Amores lejanos
A Juliette y a Miles los descubrirán ustedes, como músicos, en apartados distintos de la historia de los sonidos. De ella recordamos canciones bellísimas, como Les feuilles mortes, de Kosma y Prévert, aunque no fue ella quien estrenó esa canción, sino Yves Montand; o más ligeritas y cargadas de intención, como Deshabillez-moi. Desnúdame, pero no en seguida, no demasiado aprisa, tienes que codiciarme, mmm, desearme, mmm, cautivarme. Desnúdame, pero no hagas como todos los hombres, que tienen tanta prisa… Y así sigue Juliette, hasta que llega el imprevisto final. Imprevisto para quien no conozca esta canción conocidísima, claro. Imprevisto y siempre cargado de humor.
También la recordaremos por algunas películas. Les recomiendo Orfeo, de Jean Cocteau, con protagonismo de Jean Marais (cómo no) y María Casares, en la Muerte, más Marie Déa como Eurídice, que parece un personaje secundario frente al de María. Por allí está Juliette, en el papel de Aglaonice, amiga recelosa de Eurídice. Estamos en 1950. Algo antes o algo después de esta foto. Ella tiene 23 años, y se le nota un poco cara de niña. Todavía no tiene ese rostro más firme y maduro que será el de la musa de St. Germain-des-Prés. Hay por ahí un doble DVD con este película y La bella y la bestia, un acoplamiento espléndido, muy bello, de Cocteau y Marais.

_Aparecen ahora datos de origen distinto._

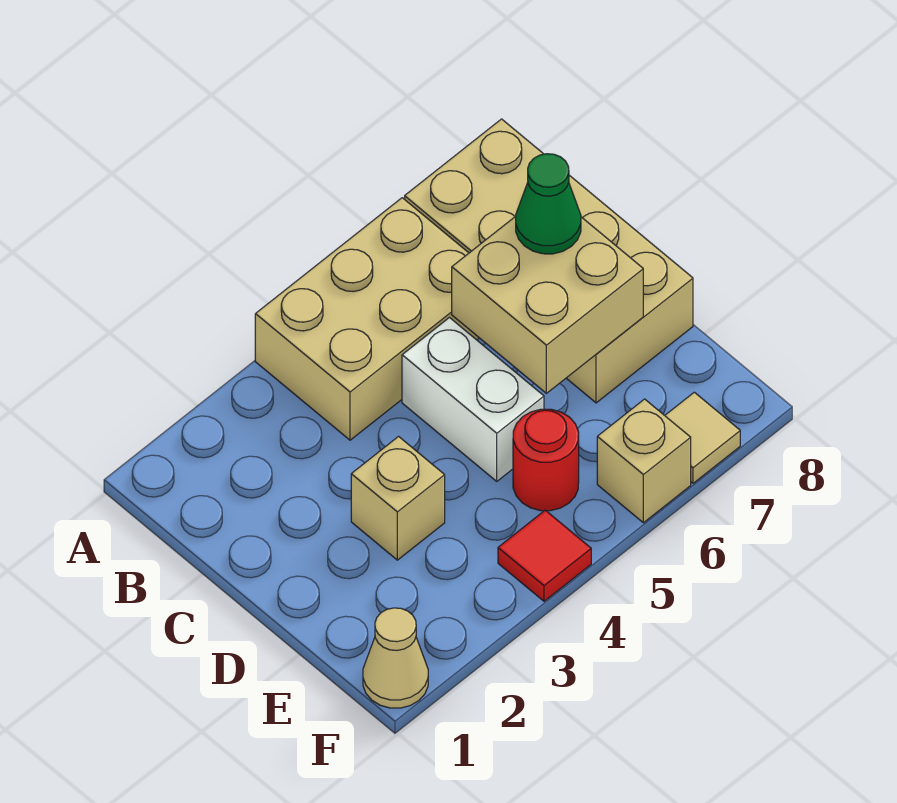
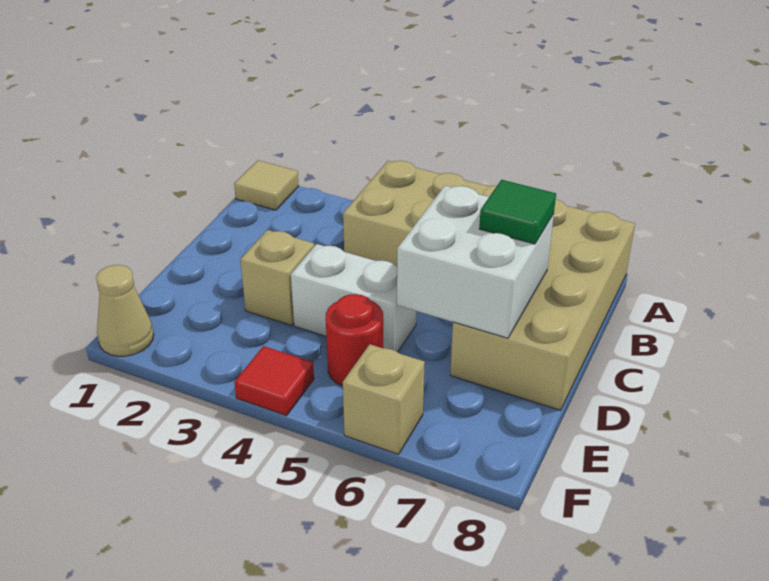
white 1x2 brick [402,318,544,481] -> white 1x2 brick turned to [291,244,416,352]
tan 2x2 brick [452,216,643,393] -> white 2x2 brick [397,186,554,338]
green 1x1 cone [516,154,581,254] -> green 1x1 tile [479,180,556,244]
tan 1x1 tile [665,392,740,483] -> tan 1x1 tile moved to [234,160,299,210]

A él, a Miles Davis, lo recordamos como uno de los grandes de la historia del jazz, el trompetista de la época del cool y del bebop, tan contrarios; y contemporáneo de Charlie Parker, de Dizzie Gillespie, de Charlie Mingus, y de esa pandilla de jazzistas blancos que vinieron a donde nadie los llamaba, caramba: Chet Baker, trompetista como Miles, Stan Getz, Gerry Mulligan…
Juliette y Miles no se llevaban ni un año, y tuvieron un amor artístico y de juventud muy intenso. Vivían en el París liberado, en el París libérrimo que pocos años antes estaba ocupado por la bestia parda y por los miserables colabós. París vivía en 1950 su libertad, ajeno a que empezaba la década de las guerras coloniales (Indochina, Argelia). Ajeno también a la desgracia del vecino del sur, esa España que la Cuarta República dejaba, como el frente popular de la Tercera, en manos de un tirano implacable y un atraso económico mantenido de manera deliberada.
Qué podía importar eso en el París libre y liberado, el París que se hacía ilusiones y cantaba aquel otro poema de Prévert puesto en música, entre otros, por Poulenc: Liberté. Una libertad negada a los habitantes de las colonias. Y para los que no estaban preparados los chicos del sur de los Pirineos.
El amor de Juliette y Miles trasciende las razas, claro está, eso es más que evidente. Son dos chiquillos todavía. Les falta lo mejor de su biografía en cuanto artistas. Pero viven acaso lo mejor de sus biografías en cuanto amantes.
Si yo me viera ante Juliette algún día, me gustaría hacerle una pregunta, pero sé que no me atrevería, no soy Helen Thomas: ¿cómo pudo usted ligar con Darryl Zanuck después de haber tenido un largo amor con Miles Davis?
Podría responderme que es una de esas afirmaciones disfrazadas de preguntas, una trampa demasiado habitual en cierto tipo de periodistas. Da usted por sentado que Darryl era peor en algunos aspectos, o en todos, que Miles. ¿Tiene usted pruebas de que sea así?
En fin, como dramaturgo, tiendo a poner razonamientos y palabras en “el otro”. Mas hace mucho tiempo que murió Darryl, y mucho también, aunque menos, de la muerte de Miles Davis. Ella sigue ahí, con sus ochenta y tres años, tan estupenda (o eso creo). Queríamos tanto a Juliette.